(Document layout detection data)
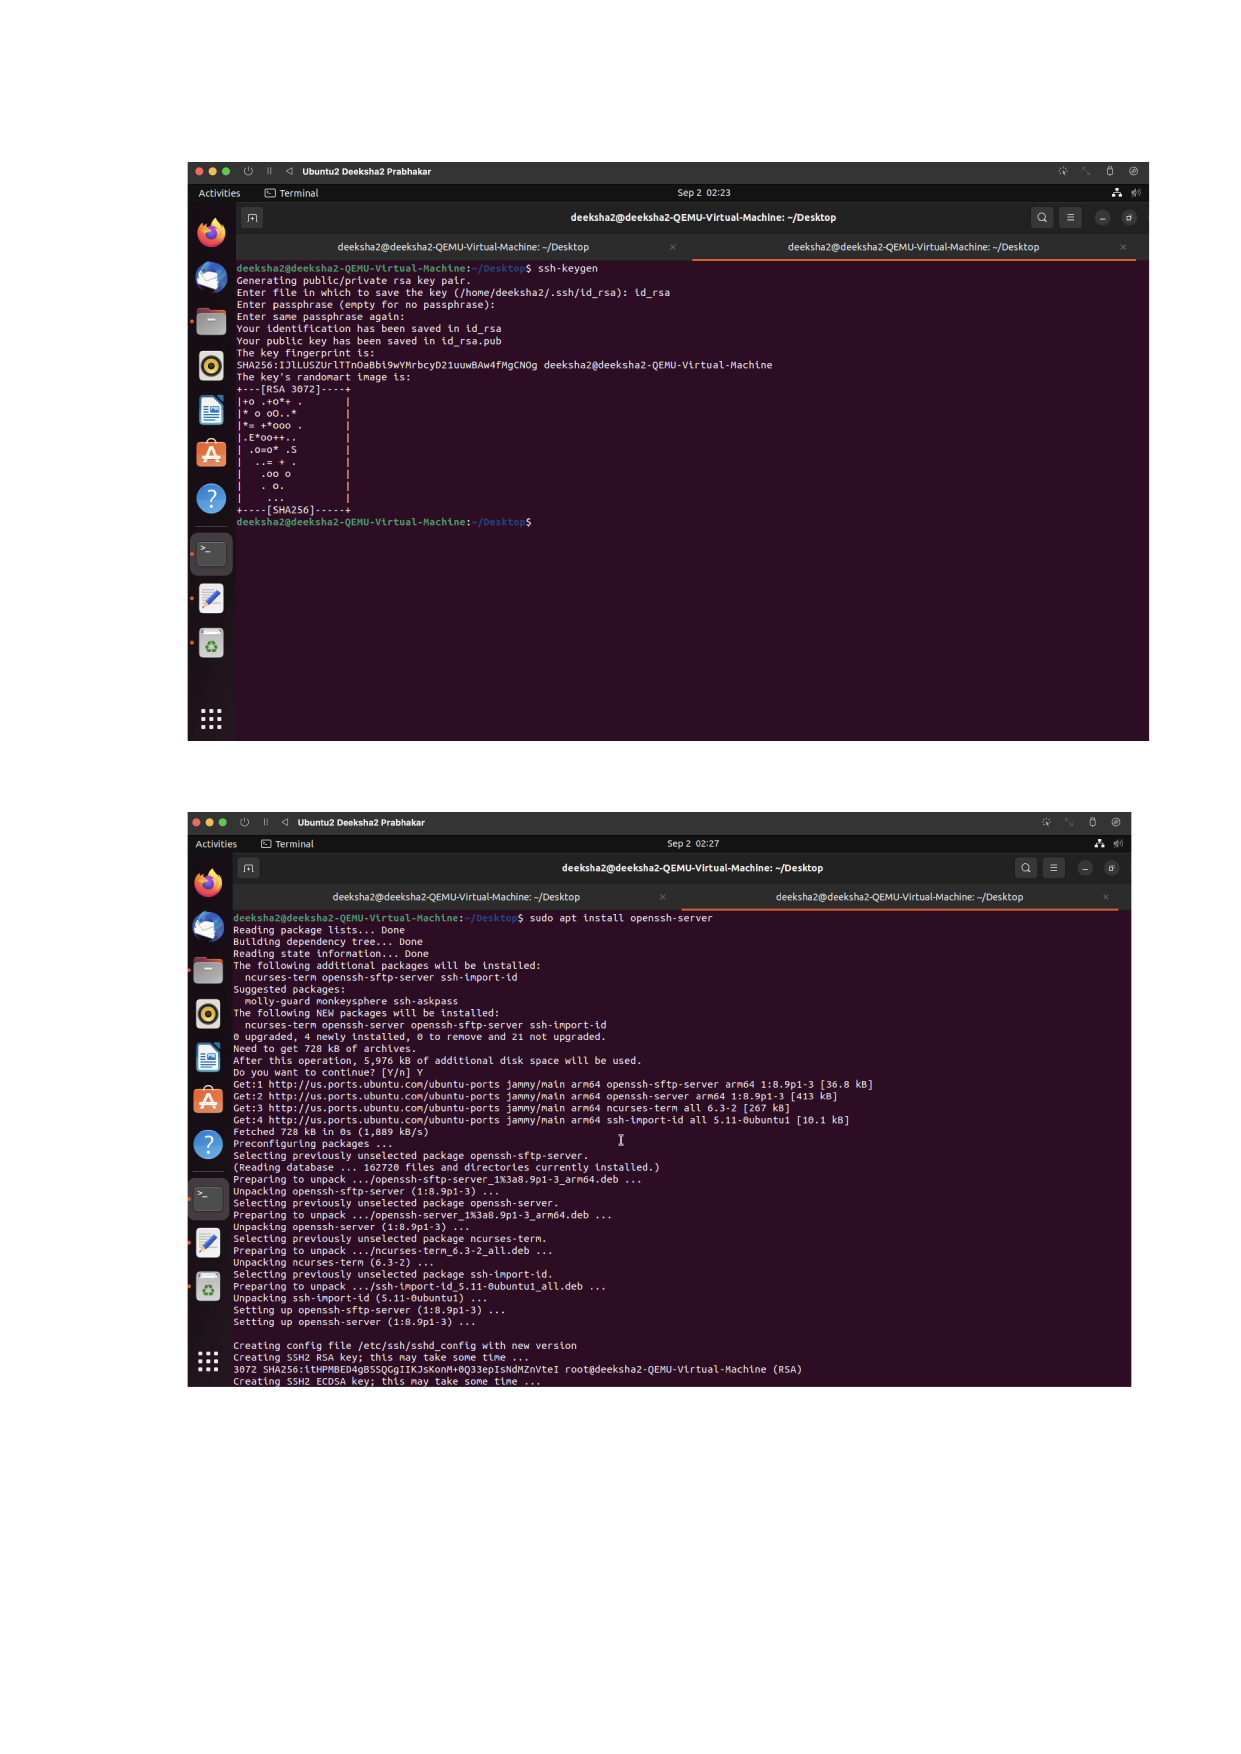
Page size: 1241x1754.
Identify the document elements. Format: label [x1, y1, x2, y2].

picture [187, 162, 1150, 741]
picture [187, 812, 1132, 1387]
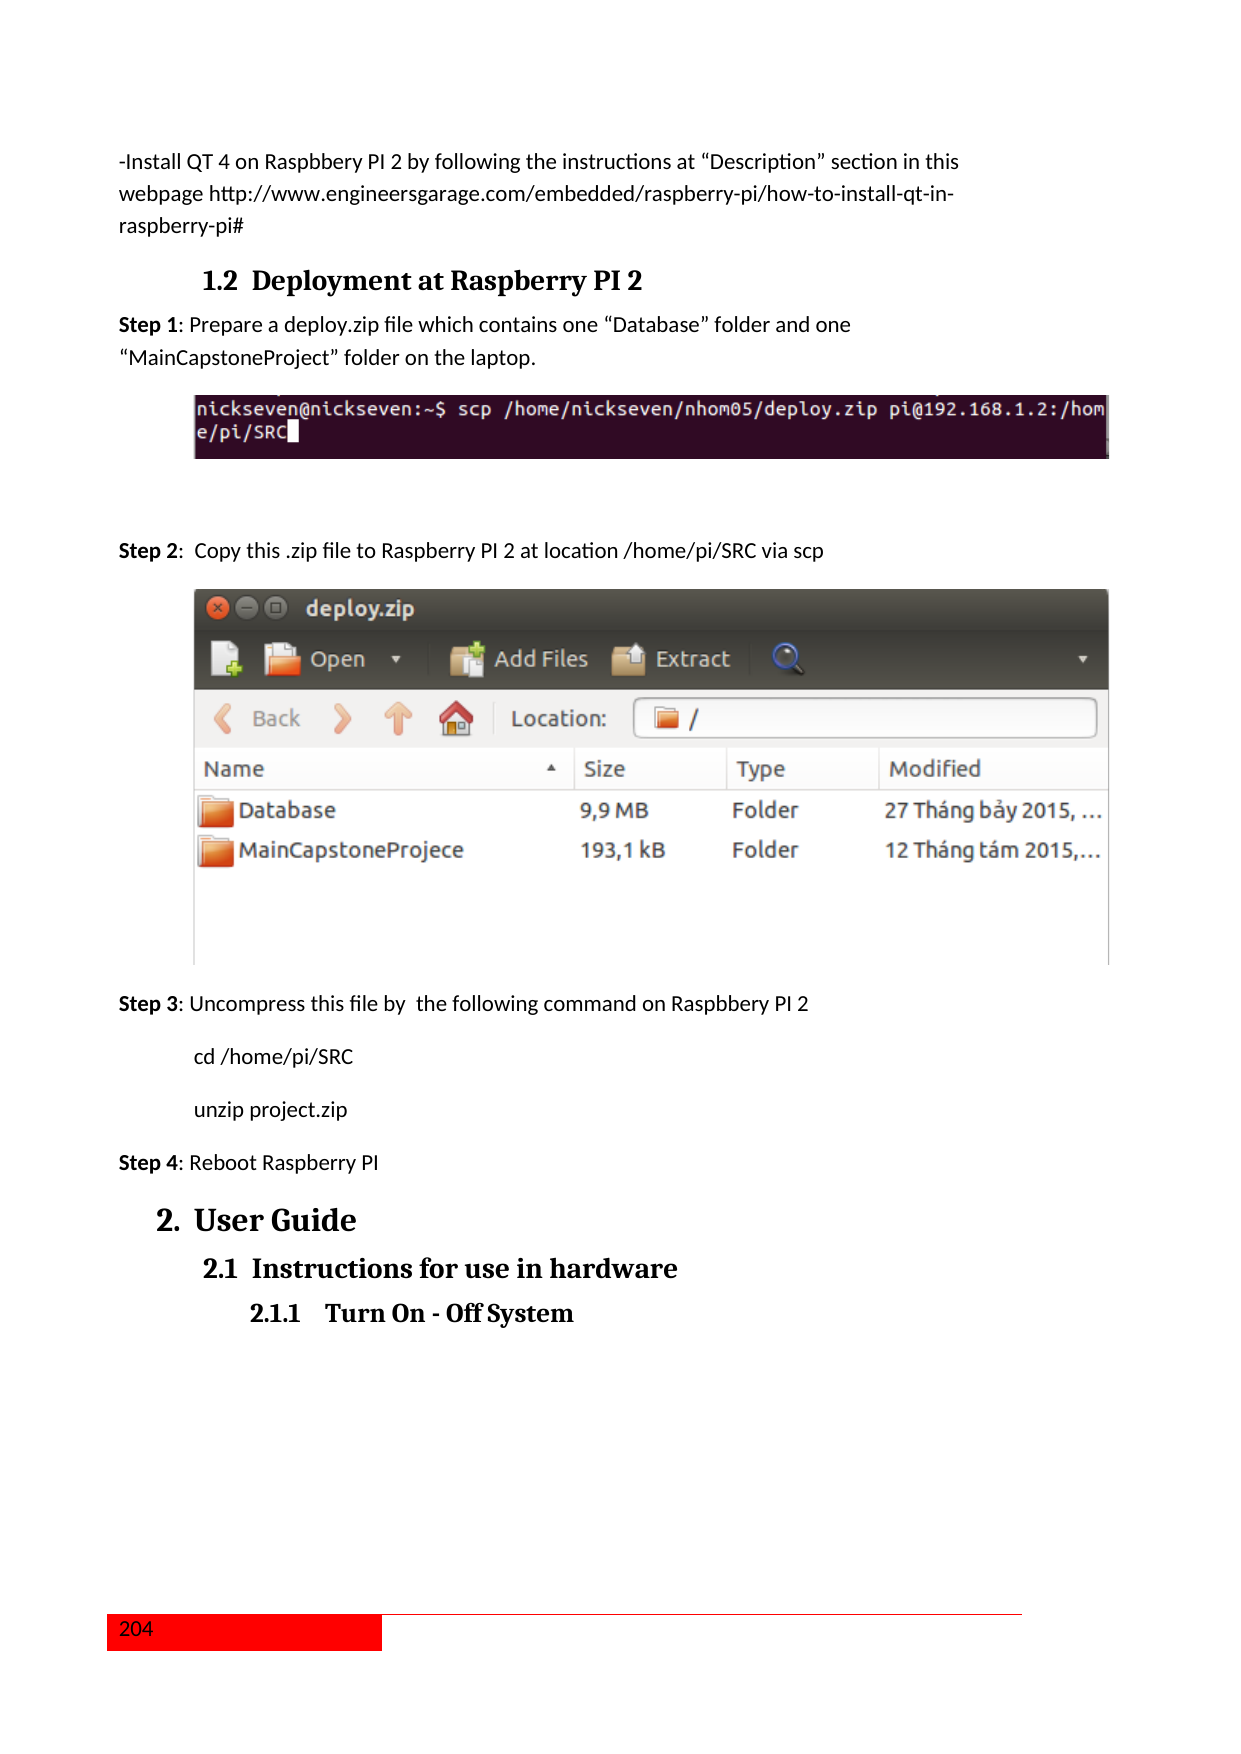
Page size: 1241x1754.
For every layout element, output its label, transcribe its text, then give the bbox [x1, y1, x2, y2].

**Exercise goal**:
Give back every record above exactly as written, skipping each picture.

**Result of this task**:
Page size: 1241x1754.
Identify the document elements. Format: label [x1, y1, x2, y2].

picture [187, 162, 1150, 741]
picture [187, 812, 1132, 1387]
Page size: 1241x1754.
For every layout element, output its label, transcribe its text, then give the bbox [x1, y1, x2, y2].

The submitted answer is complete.